Volonté politique forte 

L’association calédonienne des producteurs de fiction (ACPF) regroupera bientôt une douzaine de producteurs/réalisateurs. Selon Terence Chevrin, son président, « c’est un milieu qui a envie de se développer, qui en a la capacité, qui est porteur d’emplois, mais qui manque d’outils et de moyens. On doit s’autoproduire, on n’a pas la capacité d’en vivre, d’embaucher, d’avoir des locaux, des structures. On produit à la maison. Parfois on ne bosse pas 6 à 8 mois, faute de budgets ».

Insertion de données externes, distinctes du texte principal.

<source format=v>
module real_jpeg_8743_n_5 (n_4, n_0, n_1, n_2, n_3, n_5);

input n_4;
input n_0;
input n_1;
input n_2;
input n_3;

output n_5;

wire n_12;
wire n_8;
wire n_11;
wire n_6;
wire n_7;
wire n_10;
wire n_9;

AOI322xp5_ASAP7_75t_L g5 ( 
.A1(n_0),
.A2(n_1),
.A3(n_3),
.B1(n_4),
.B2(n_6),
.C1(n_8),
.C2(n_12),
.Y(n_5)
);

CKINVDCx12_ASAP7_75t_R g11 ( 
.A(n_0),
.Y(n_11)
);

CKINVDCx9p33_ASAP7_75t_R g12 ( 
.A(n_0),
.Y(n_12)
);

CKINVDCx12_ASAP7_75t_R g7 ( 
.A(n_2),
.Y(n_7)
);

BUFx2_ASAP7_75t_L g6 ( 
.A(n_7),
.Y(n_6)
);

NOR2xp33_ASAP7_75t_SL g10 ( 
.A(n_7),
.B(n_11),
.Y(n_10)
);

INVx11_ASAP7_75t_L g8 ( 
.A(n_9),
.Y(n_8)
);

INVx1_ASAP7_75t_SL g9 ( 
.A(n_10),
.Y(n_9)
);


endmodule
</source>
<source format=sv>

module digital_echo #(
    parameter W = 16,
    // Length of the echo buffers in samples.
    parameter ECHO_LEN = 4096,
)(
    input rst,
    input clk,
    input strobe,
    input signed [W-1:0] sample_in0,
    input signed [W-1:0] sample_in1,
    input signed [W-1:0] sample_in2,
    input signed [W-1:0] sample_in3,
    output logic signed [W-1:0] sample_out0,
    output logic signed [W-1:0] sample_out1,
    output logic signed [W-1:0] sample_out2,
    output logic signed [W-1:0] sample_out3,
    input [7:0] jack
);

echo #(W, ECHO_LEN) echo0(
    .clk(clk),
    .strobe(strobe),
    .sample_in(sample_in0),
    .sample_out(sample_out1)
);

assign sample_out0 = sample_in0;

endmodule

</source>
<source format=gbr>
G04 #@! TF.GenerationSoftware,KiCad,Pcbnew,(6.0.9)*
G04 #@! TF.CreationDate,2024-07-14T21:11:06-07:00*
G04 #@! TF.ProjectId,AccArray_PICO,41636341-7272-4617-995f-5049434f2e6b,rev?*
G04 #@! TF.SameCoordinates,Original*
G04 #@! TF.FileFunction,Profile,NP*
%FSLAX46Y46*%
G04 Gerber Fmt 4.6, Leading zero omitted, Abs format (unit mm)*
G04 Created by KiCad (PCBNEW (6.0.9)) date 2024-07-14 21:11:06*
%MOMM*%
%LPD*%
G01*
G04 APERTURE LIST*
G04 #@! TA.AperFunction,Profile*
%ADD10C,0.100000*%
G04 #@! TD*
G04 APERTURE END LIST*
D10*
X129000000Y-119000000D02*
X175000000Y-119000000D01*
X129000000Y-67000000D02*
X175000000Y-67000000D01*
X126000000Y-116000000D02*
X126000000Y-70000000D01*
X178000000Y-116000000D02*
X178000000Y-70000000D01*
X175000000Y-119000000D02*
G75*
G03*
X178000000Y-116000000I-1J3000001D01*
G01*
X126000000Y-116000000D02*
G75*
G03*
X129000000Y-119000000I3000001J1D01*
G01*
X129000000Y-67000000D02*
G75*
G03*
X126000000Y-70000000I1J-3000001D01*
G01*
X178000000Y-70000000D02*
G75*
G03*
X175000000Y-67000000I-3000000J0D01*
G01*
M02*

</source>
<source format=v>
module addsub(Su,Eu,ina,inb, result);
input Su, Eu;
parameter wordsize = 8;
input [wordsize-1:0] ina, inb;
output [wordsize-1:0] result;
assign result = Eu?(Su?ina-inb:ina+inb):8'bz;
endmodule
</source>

L’ACPF fait état d’un « vrai déséquilibre » sur le soutien des chaînes entre le documentaire et la fiction, même si Canal+ est devenu un « partenaire de la fiction ». Et estime que l’enveloppe du fonds est trop restreinte pour tout le secteur, même si l’association se satisfait qu’elle soit maintenue. « Il y a un écrémage assez cruel lors des commissions. Le montant de la demande annuelle est fou par rapport à ce qui arrive », souligne Terence Chevrin.

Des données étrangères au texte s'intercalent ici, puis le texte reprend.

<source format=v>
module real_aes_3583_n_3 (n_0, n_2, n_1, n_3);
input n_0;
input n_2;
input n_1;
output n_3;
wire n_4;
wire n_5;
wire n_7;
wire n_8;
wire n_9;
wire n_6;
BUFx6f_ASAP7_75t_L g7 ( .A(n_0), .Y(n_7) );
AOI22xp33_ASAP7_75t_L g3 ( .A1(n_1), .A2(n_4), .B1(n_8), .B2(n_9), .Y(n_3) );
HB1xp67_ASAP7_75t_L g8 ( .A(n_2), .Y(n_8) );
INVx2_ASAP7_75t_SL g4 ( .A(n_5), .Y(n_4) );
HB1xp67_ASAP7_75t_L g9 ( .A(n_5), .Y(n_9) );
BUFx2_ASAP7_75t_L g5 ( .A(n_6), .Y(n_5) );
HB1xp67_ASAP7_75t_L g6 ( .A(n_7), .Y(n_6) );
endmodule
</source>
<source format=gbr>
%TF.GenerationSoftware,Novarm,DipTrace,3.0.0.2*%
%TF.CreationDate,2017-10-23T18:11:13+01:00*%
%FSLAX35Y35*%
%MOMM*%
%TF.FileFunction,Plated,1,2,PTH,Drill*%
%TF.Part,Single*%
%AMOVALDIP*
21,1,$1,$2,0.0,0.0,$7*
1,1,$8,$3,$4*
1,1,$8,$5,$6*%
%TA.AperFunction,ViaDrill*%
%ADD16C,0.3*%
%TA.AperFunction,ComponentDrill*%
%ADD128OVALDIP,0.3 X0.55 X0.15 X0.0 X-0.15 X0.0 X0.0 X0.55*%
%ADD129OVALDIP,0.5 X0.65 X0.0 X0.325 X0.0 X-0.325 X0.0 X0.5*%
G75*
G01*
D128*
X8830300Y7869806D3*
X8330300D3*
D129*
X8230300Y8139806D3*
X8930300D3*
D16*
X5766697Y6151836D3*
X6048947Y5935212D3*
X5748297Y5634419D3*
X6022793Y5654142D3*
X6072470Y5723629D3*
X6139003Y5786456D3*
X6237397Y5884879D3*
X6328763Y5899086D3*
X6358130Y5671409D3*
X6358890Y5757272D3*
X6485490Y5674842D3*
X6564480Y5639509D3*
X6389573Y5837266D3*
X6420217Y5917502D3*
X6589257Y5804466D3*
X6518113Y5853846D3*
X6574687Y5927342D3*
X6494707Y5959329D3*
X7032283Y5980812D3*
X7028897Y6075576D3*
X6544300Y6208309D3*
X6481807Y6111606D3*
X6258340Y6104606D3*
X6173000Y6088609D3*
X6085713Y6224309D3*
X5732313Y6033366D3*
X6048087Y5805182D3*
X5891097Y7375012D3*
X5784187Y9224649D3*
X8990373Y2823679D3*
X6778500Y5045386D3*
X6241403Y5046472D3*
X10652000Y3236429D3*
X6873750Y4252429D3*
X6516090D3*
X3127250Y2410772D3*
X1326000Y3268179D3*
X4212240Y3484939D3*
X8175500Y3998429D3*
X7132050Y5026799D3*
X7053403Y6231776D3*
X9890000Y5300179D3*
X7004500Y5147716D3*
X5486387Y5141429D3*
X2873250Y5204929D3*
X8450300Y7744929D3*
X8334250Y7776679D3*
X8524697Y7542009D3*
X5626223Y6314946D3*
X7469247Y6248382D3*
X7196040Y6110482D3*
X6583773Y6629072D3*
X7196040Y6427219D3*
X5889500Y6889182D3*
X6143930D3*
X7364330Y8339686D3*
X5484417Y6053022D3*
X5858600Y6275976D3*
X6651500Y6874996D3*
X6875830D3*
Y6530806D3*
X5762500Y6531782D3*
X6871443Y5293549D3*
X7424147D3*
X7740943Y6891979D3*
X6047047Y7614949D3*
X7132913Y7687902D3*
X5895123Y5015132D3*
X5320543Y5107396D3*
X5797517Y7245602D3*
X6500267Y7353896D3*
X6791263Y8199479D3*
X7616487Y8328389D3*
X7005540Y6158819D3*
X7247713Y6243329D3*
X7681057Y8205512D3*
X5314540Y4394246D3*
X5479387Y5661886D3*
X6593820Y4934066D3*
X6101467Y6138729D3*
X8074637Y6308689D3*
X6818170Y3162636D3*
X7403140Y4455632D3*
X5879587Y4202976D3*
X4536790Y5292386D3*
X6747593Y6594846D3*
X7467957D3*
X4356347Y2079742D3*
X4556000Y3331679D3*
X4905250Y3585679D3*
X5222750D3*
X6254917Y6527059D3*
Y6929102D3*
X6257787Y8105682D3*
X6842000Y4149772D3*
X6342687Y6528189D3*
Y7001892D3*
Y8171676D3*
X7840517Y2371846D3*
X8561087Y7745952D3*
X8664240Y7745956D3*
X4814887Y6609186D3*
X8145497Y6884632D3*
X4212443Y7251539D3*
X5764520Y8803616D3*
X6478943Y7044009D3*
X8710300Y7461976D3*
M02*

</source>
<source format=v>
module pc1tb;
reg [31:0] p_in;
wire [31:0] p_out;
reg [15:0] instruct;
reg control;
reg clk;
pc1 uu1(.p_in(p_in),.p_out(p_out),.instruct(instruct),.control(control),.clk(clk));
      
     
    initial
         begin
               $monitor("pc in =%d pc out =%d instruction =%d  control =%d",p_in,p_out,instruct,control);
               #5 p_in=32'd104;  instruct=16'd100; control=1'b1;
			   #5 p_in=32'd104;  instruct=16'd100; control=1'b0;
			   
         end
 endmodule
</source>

Parmi les idées émises : l’investissement de partenaires privés dans l’audiovisuel et, surtout, une volonté politique forte. Il suggère aussi un studio de cinéma qui pourrait « employer des gens à l’année, créer des emplois, fidéliser les professionnels ».

Du côté du gouvernement, plusieurs pistes sont engagées ou envisagées : la consolidation des budgets, l’intégration d’autres partenaires au fonds, l’approfondissement des relations avec le CNC. L’ambition est aussi d’ouvrir des fenêtres de diffusion au niveau national (France Télévisions, Canal+), mais aussi dans la région, avec un financement pour le doublage. Il pourrait s’agir de festivals de courts métrages en Australie et en Nouvelle-Zélande, ou encore le Wala Festival à Singapour. Des assises de l’audiovisuel sont imaginées avec une volonté de faire participer des partenaires comme France Télévisions ou le CNC. Un travail est aussi effectué sur les taxes que pourrait récupérer le secteur, la redevance sur la copie privée. Enfin, on admet qu’il faut à nouveau « porter la parole » pour faire connaître la Nouvelle-Calédonie comme lieu de tournage.


Une étude sur la filière

Une étude par la fédération indépendante des producteurs audiovisuels (FIPA) et le bureau des tournages de la province Sud est en cours de finalisation. Outre un état des lieux, elle propose des pistes de développement pour la filière « pour que, quel que soit l’avenir, les institutions et les politiques aient les données en main et voient que c’est une filière viable », explique Catherine Marconnet de la Fipa.


Quels projets ?

Le bureau des tournages de la province Sud annonce un vivier important de fictions pour le prochain festival de La Foa. La série 100 % locale – Neuf Grains – est en préproduction. La Nouvelle-Calédonie va accueillir des programmes télé de Métropole (émissions religieuses, Invitation au voyage, L’histoire secrète des paysages pour Arte et une série
L’amour à l’épreuve). Pour l’instant, il n’y a pas de tournages étrangers en perspective. Les sociétés extérieures sont éligibles aux aides à condition d’être accompagnées par des sociétés locales.


Qui contribue au fonds audiovisuel ?

Le comité de gestion est composé de représentants des trois provinces, de l’État et de deux membres experts qui ont des voix délibérantes. Les diffuseurs, l’OPT, Lagoon, la Fipa et l’ACPF ont une voix consultative. Cette année, les contributeurs ont « augmenté ou maintenu leur contribution », indique Yoann Lecourieux. Le gouvernement est à 53 millions, la province Sud sera « probablement à 50 », la province Nord 4,5 millions, la province des Îles 500 000 francs. On trouve également NC La 1ère, Caledonia, l’OPT, Lagoon. Il doit y avoir en principe deux commissions par an.